Leonardo da Vinci was treated with real affection by Francis I who called him "my father", his sister Marguerite and the whole Court. He found a very special inspiration there, which he passed on to his disciples, while teaching them his techniques. He did his utmost to pass on his knowledge to them until the end of his life.A multidisciplinary genius, Leonardo da Vinci made some extraordinary scientific discoveries and invented machines that were four centuries in advance. Leonardo's first interest was in the military domain, studying arms and machines of war. It seems he was the first to have had the idea of a submachine gun, at the time of the siege of Florence by the pontifical troops in 1470.
His studies extended to numerous domains, such as hydraulics, mechanics and aeronautics. After having observed birds for a long time and studied their flight, Leonardo constructed a sort of glider with articulated wings inspired by the wings of a bat.
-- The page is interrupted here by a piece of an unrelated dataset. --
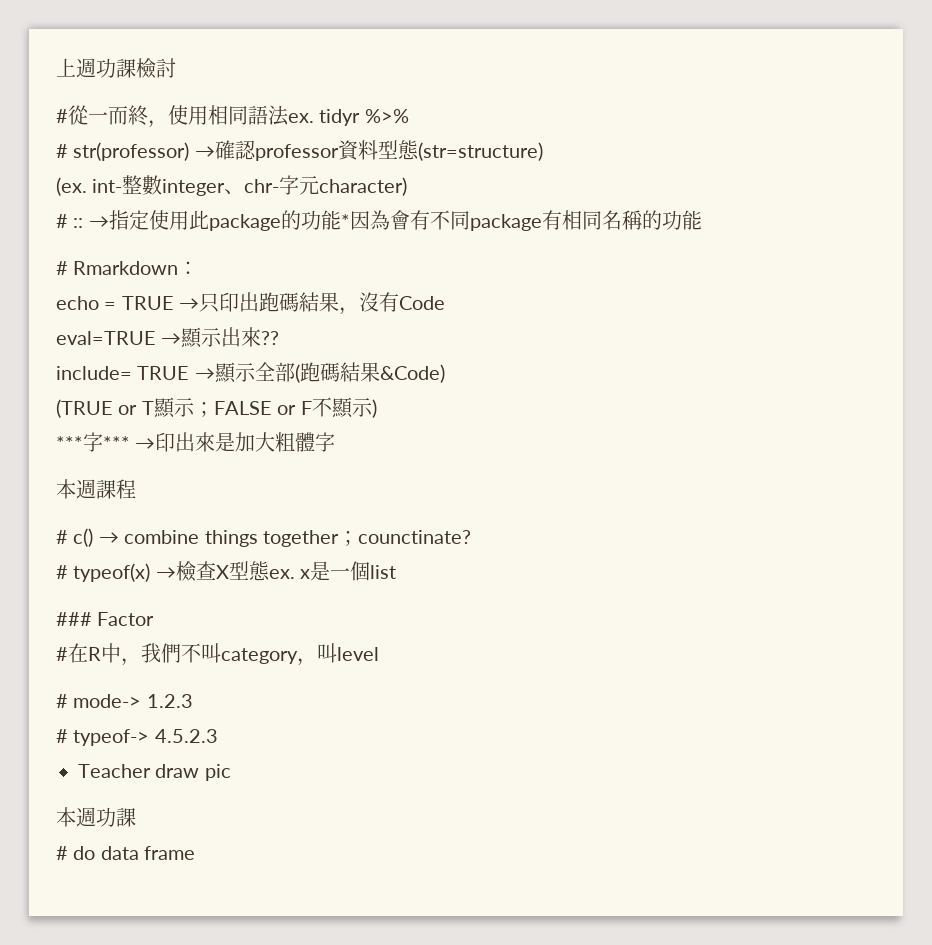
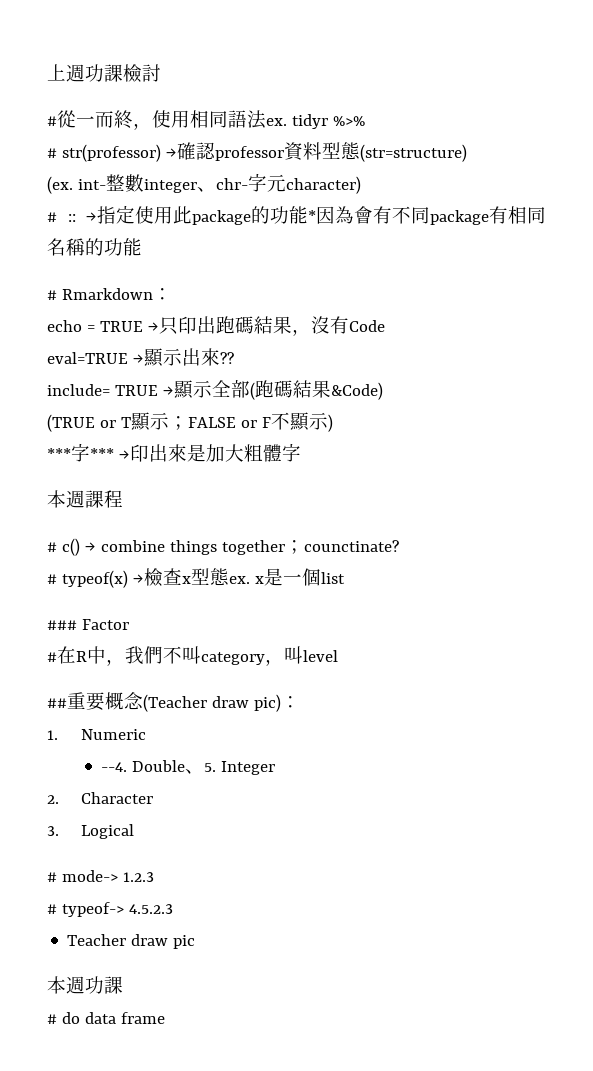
[215,565,229,579] X -> [181,576,191,584] x
(379, 654) none -> [47,692,300,712] [47,729,146,740] [101,760,276,775] [47,792,153,804] [47,824,134,839] // ##重要概念(Teacher draw pic)： // 1. Numeric // --4. Double、5. Integer // 2. Character // 3. Logical

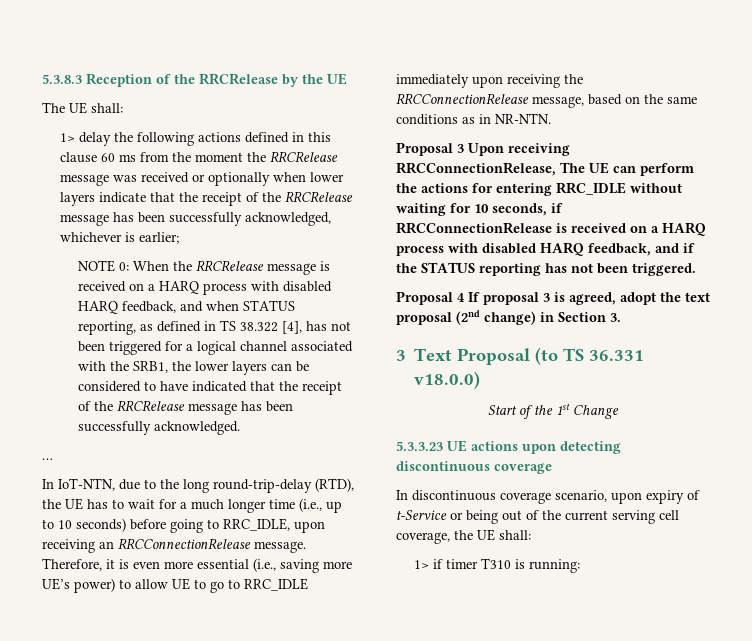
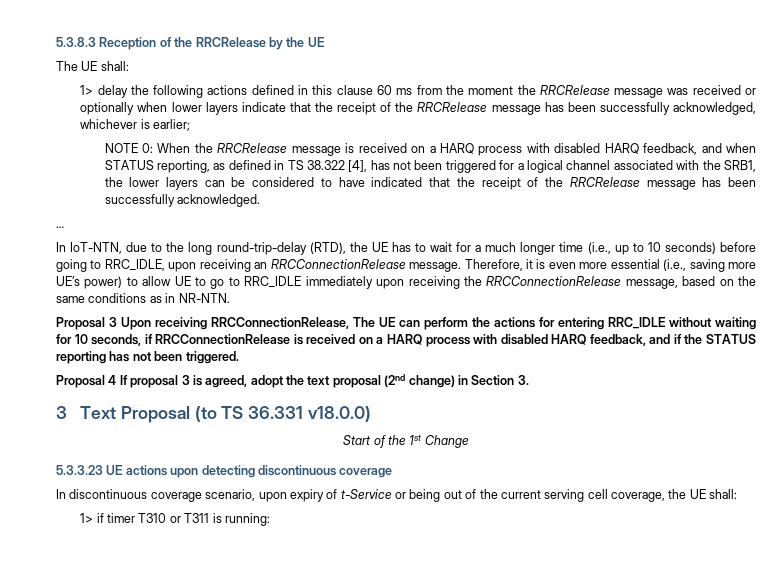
(512, 563) none -> [169,513,210,523] or T311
He imagined also the principle of the parachute and vertical elevation by an inclined fan blade, anticipating the helicopter.In the model gallery at Clos Lucé, the 40 machines of Leonardo da Vinci are exhibited, reconstructed by IBM after the drawings of the genius, amongst which figure the first car, the metric counter, the paddle steamer and the double-hulled vessel.Leonardo da Vinci carried out various commissions for the king as designer of Court festivals, architect, civil engineer (studies for the Canal de Romorantin, locks on the Loire), military engineer, town planner, advisor.
After writing "No being disappears into the void" and asking for holy sacrament, Leonardo da Vinci died at Le Clos Lucé on 2nd May 1519 at the age of 67. In a will drawn up by Maître Guillaume Boreau, Notary of the Royal Court, he left all his books, painting instruments and drawings to Francesco Melzi and a fine coat to Mathurine, his serving-woman.In the 1960s a major restoration was started at Clos Lucé to restore its Renaissance atmosphere. The aim was to leave it, both architecturally and in terms of interior décor, as Leonardo da Vinci would have known it.
Thanks to the skilled craftsmen working on wood, stone and glass, the home of Leonardo once again looks as it did centuries ago. Leonardo's kitchen (the old guardroom) then the great Council Chamber, the underground rooms where the 40 machines can be seen and Leonardo da Vinci's bedchamber and, last but not least, the chapel and its frescoes, have, one by one, been restored to the way they used to look.Amboise is situated on the Loire about twenty kilometers due east of Tours on N152. The Château and the Hall are open daily all year round (except 25 December and 1 January). The landscaped itinerary is open daily from 1 March to 15 November inclusive.